Action item: When you copy the data, keep every word exactly as it is and leave the pictures out.

Exercise data START

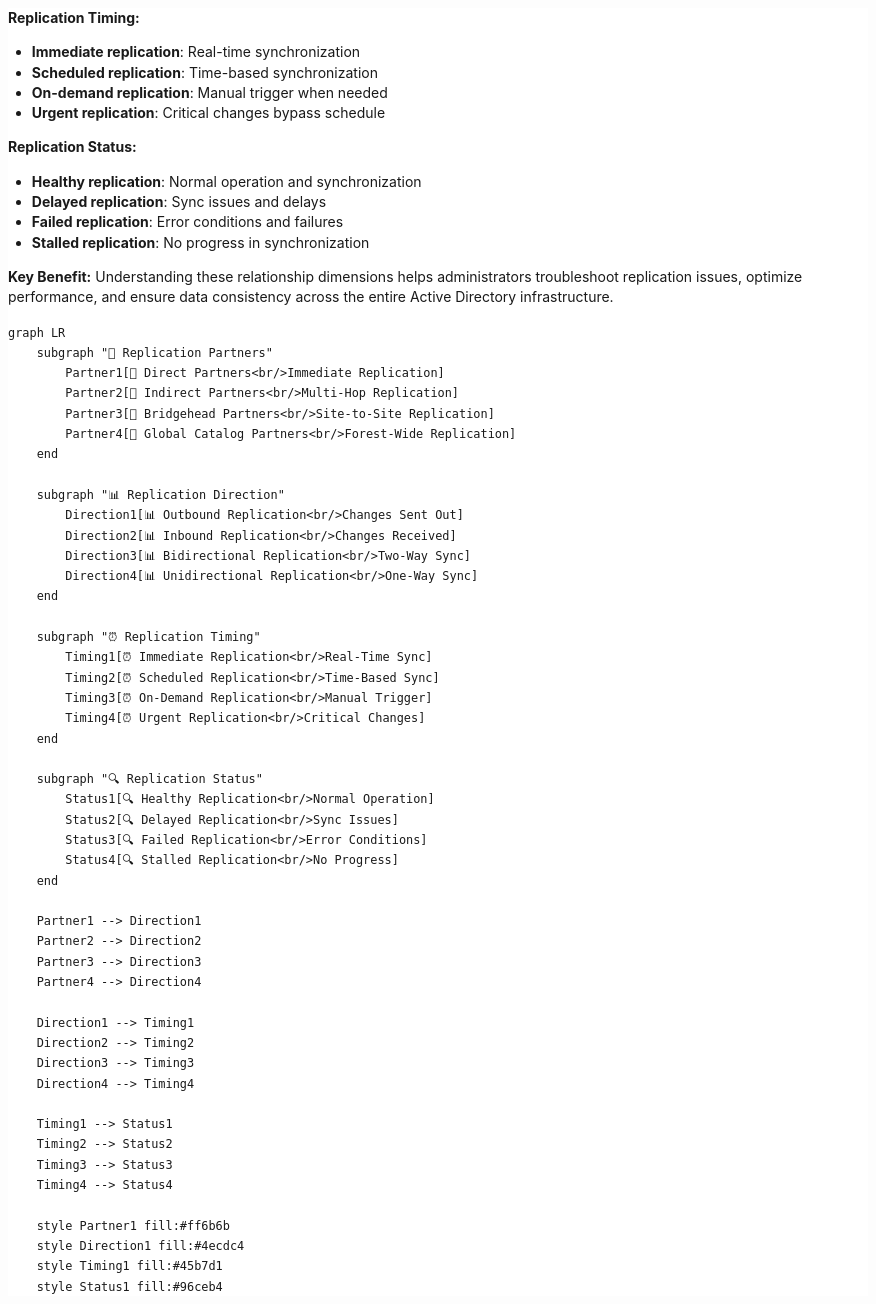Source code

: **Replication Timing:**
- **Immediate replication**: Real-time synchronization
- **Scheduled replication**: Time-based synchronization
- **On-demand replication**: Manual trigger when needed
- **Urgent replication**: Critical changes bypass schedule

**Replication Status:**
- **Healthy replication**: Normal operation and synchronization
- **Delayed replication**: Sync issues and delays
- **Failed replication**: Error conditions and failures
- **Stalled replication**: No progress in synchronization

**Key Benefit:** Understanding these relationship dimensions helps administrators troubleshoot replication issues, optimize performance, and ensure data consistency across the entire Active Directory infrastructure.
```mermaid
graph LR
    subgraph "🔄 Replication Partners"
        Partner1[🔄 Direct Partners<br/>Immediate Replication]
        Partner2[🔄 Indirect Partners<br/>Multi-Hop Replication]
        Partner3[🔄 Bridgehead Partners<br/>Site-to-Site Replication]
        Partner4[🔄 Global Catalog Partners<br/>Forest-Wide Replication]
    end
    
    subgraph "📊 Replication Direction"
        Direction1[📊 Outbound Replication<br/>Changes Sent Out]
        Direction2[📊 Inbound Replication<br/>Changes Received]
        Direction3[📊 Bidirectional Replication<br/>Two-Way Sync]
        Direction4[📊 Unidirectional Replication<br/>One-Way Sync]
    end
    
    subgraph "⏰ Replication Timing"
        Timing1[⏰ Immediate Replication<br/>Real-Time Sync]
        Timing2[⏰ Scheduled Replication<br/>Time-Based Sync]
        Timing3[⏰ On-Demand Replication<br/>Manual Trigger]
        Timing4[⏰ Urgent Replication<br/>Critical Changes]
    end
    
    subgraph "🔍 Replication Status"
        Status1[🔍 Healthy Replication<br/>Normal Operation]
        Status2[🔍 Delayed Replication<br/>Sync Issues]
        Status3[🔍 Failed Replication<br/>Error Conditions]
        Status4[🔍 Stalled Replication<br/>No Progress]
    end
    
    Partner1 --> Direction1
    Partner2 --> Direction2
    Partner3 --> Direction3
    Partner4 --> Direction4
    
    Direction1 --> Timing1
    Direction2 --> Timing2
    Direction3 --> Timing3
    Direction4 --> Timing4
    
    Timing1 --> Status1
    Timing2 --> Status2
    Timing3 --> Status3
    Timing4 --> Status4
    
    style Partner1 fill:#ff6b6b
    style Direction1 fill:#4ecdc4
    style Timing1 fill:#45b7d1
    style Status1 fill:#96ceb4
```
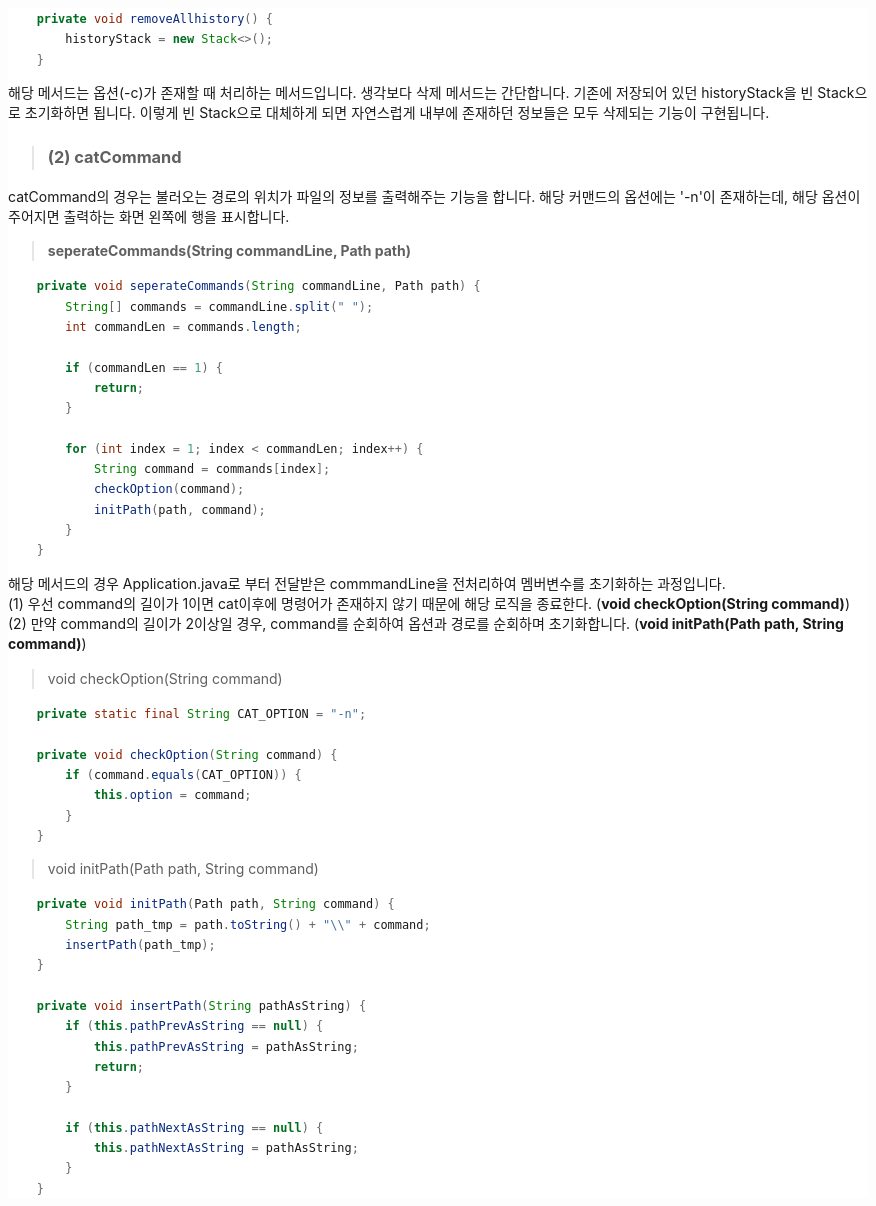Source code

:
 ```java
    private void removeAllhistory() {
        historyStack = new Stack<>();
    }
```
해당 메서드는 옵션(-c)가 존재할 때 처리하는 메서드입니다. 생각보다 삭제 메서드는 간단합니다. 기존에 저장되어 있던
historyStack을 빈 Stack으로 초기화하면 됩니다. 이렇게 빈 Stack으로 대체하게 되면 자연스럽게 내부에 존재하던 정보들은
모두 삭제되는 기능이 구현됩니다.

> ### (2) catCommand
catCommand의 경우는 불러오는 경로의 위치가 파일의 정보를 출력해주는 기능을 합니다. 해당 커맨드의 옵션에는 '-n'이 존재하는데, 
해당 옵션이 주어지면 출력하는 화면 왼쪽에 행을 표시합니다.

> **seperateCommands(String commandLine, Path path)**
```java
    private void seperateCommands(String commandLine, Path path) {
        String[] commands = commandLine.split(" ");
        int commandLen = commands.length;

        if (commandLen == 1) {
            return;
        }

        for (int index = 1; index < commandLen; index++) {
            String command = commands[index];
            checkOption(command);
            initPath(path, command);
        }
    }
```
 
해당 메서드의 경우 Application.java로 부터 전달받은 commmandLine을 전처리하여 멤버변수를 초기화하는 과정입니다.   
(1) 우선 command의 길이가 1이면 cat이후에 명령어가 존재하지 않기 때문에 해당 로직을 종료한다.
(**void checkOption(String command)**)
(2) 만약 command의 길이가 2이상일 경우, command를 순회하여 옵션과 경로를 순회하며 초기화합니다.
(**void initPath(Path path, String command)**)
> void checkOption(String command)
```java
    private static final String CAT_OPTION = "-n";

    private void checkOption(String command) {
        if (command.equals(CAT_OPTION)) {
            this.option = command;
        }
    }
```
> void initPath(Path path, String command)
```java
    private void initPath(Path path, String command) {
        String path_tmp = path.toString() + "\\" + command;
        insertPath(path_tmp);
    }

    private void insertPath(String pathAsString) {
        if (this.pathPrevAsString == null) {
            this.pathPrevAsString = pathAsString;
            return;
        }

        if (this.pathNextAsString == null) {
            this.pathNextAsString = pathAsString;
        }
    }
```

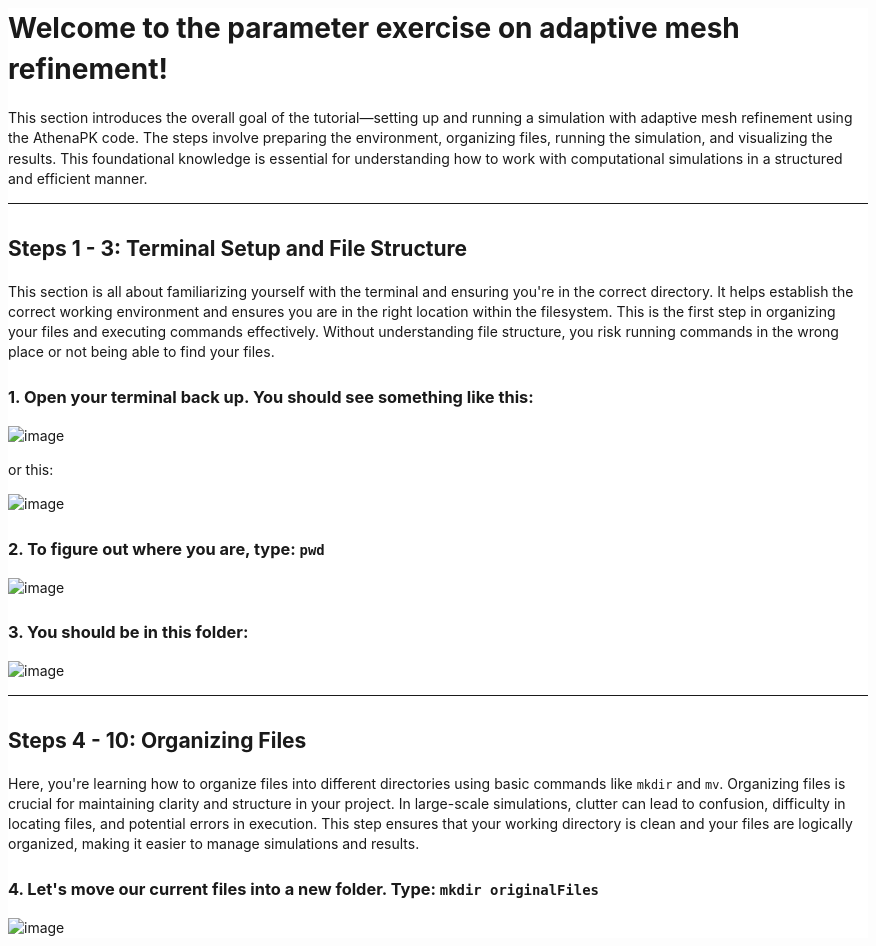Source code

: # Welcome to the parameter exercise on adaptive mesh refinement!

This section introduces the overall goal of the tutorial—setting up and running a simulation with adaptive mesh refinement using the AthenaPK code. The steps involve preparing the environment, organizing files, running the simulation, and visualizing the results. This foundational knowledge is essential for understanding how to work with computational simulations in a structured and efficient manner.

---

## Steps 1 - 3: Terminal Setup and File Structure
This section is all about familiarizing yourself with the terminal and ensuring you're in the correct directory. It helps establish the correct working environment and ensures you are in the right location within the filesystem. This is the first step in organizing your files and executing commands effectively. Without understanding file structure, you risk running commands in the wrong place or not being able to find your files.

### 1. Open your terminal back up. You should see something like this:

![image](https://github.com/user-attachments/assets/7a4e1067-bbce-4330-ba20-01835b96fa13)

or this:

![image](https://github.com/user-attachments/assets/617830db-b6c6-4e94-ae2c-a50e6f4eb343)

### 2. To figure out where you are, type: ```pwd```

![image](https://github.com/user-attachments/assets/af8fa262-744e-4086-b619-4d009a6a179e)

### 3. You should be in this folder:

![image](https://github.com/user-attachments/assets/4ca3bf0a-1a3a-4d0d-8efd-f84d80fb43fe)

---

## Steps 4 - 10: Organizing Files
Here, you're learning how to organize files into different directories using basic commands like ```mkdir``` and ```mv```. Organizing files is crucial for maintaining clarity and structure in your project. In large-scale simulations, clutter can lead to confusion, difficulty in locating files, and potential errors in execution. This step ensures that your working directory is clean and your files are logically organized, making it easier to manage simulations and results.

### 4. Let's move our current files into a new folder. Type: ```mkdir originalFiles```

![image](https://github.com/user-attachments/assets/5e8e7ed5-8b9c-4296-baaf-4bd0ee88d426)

Exercise data END

Exercise response:
Source code

: **Replication Timing:**
- **Immediate replication**: Real-time synchronization
- **Scheduled replication**: Time-based synchronization
- **On-demand replication**: Manual trigger when needed
- **Urgent replication**: Critical changes bypass schedule

**Replication Status:**
- **Healthy replication**: Normal operation and synchronization
- **Delayed replication**: Sync issues and delays
- **Failed replication**: Error conditions and failures
- **Stalled replication**: No progress in synchronization

**Key Benefit:** Understanding these relationship dimensions helps administrators troubleshoot replication issues, optimize performance, and ensure data consistency across the entire Active Directory infrastructure.
```mermaid
graph LR
    subgraph "🔄 Replication Partners"
        Partner1[🔄 Direct Partners<br/>Immediate Replication]
        Partner2[🔄 Indirect Partners<br/>Multi-Hop Replication]
        Partner3[🔄 Bridgehead Partners<br/>Site-to-Site Replication]
        Partner4[🔄 Global Catalog Partners<br/>Forest-Wide Replication]
    end
    
    subgraph "📊 Replication Direction"
        Direction1[📊 Outbound Replication<br/>Changes Sent Out]
        Direction2[📊 Inbound Replication<br/>Changes Received]
        Direction3[📊 Bidirectional Replication<br/>Two-Way Sync]
        Direction4[📊 Unidirectional Replication<br/>One-Way Sync]
    end
    
    subgraph "⏰ Replication Timing"
        Timing1[⏰ Immediate Replication<br/>Real-Time Sync]
        Timing2[⏰ Scheduled Replication<br/>Time-Based Sync]
        Timing3[⏰ On-Demand Replication<br/>Manual Trigger]
        Timing4[⏰ Urgent Replication<br/>Critical Changes]
    end
    
    subgraph "🔍 Replication Status"
        Status1[🔍 Healthy Replication<br/>Normal Operation]
        Status2[🔍 Delayed Replication<br/>Sync Issues]
        Status3[🔍 Failed Replication<br/>Error Conditions]
        Status4[🔍 Stalled Replication<br/>No Progress]
    end
    
    Partner1 --> Direction1
    Partner2 --> Direction2
    Partner3 --> Direction3
    Partner4 --> Direction4
    
    Direction1 --> Timing1
    Direction2 --> Timing2
    Direction3 --> Timing3
    Direction4 --> Timing4
    
    Timing1 --> Status1
    Timing2 --> Status2
    Timing3 --> Status3
    Timing4 --> Status4
    
    style Partner1 fill:#ff6b6b
    style Direction1 fill:#4ecdc4
    style Timing1 fill:#45b7d1
    style Status1 fill:#96ceb4
```
Source code

:
 ```java
    private void removeAllhistory() {
        historyStack = new Stack<>();
    }
```
해당 메서드는 옵션(-c)가 존재할 때 처리하는 메서드입니다. 생각보다 삭제 메서드는 간단합니다. 기존에 저장되어 있던
historyStack을 빈 Stack으로 초기화하면 됩니다. 이렇게 빈 Stack으로 대체하게 되면 자연스럽게 내부에 존재하던 정보들은
모두 삭제되는 기능이 구현됩니다.

> ### (2) catCommand
catCommand의 경우는 불러오는 경로의 위치가 파일의 정보를 출력해주는 기능을 합니다. 해당 커맨드의 옵션에는 '-n'이 존재하는데, 
해당 옵션이 주어지면 출력하는 화면 왼쪽에 행을 표시합니다.

> **seperateCommands(String commandLine, Path path)**
```java
    private void seperateCommands(String commandLine, Path path) {
        String[] commands = commandLine.split(" ");
        int commandLen = commands.length;

        if (commandLen == 1) {
            return;
        }

        for (int index = 1; index < commandLen; index++) {
            String command = commands[index];
            checkOption(command);
            initPath(path, command);
        }
    }
```
 
해당 메서드의 경우 Application.java로 부터 전달받은 commmandLine을 전처리하여 멤버변수를 초기화하는 과정입니다.   
(1) 우선 command의 길이가 1이면 cat이후에 명령어가 존재하지 않기 때문에 해당 로직을 종료한다.
(**void checkOption(String command)**)
(2) 만약 command의 길이가 2이상일 경우, command를 순회하여 옵션과 경로를 순회하며 초기화합니다.
(**void initPath(Path path, String command)**)
> void checkOption(String command)
```java
    private static final String CAT_OPTION = "-n";

    private void checkOption(String command) {
        if (command.equals(CAT_OPTION)) {
            this.option = command;
        }
    }
```
> void initPath(Path path, String command)
```java
    private void initPath(Path path, String command) {
        String path_tmp = path.toString() + "\\" + command;
        insertPath(path_tmp);
    }

    private void insertPath(String pathAsString) {
        if (this.pathPrevAsString == null) {
            this.pathPrevAsString = pathAsString;
            return;
        }

        if (this.pathNextAsString == null) {
            this.pathNextAsString = pathAsString;
        }
    }
```

Source code

: # Welcome to the parameter exercise on adaptive mesh refinement!

This section introduces the overall goal of the tutorial—setting up and running a simulation with adaptive mesh refinement using the AthenaPK code. The steps involve preparing the environment, organizing files, running the simulation, and visualizing the results. This foundational knowledge is essential for understanding how to work with computational simulations in a structured and efficient manner.

---

## Steps 1 - 3: Terminal Setup and File Structure
This section is all about familiarizing yourself with the terminal and ensuring you're in the correct directory. It helps establish the correct working environment and ensures you are in the right location within the filesystem. This is the first step in organizing your files and executing commands effectively. Without understanding file structure, you risk running commands in the wrong place or not being able to find your files.

### 1. Open your terminal back up. You should see something like this:

![image](https://github.com/user-attachments/assets/7a4e1067-bbce-4330-ba20-01835b96fa13)

or this:

![image](https://github.com/user-attachments/assets/617830db-b6c6-4e94-ae2c-a50e6f4eb343)

### 2. To figure out where you are, type: ```pwd```

![image](https://github.com/user-attachments/assets/af8fa262-744e-4086-b619-4d009a6a179e)

### 3. You should be in this folder:

![image](https://github.com/user-attachments/assets/4ca3bf0a-1a3a-4d0d-8efd-f84d80fb43fe)

---

## Steps 4 - 10: Organizing Files
Here, you're learning how to organize files into different directories using basic commands like ```mkdir``` and ```mv```. Organizing files is crucial for maintaining clarity and structure in your project. In large-scale simulations, clutter can lead to confusion, difficulty in locating files, and potential errors in execution. This step ensures that your working directory is clean and your files are logically organized, making it easier to manage simulations and results.

### 4. Let's move our current files into a new folder. Type: ```mkdir originalFiles```

![image](https://github.com/user-attachments/assets/5e8e7ed5-8b9c-4296-baaf-4bd0ee88d426)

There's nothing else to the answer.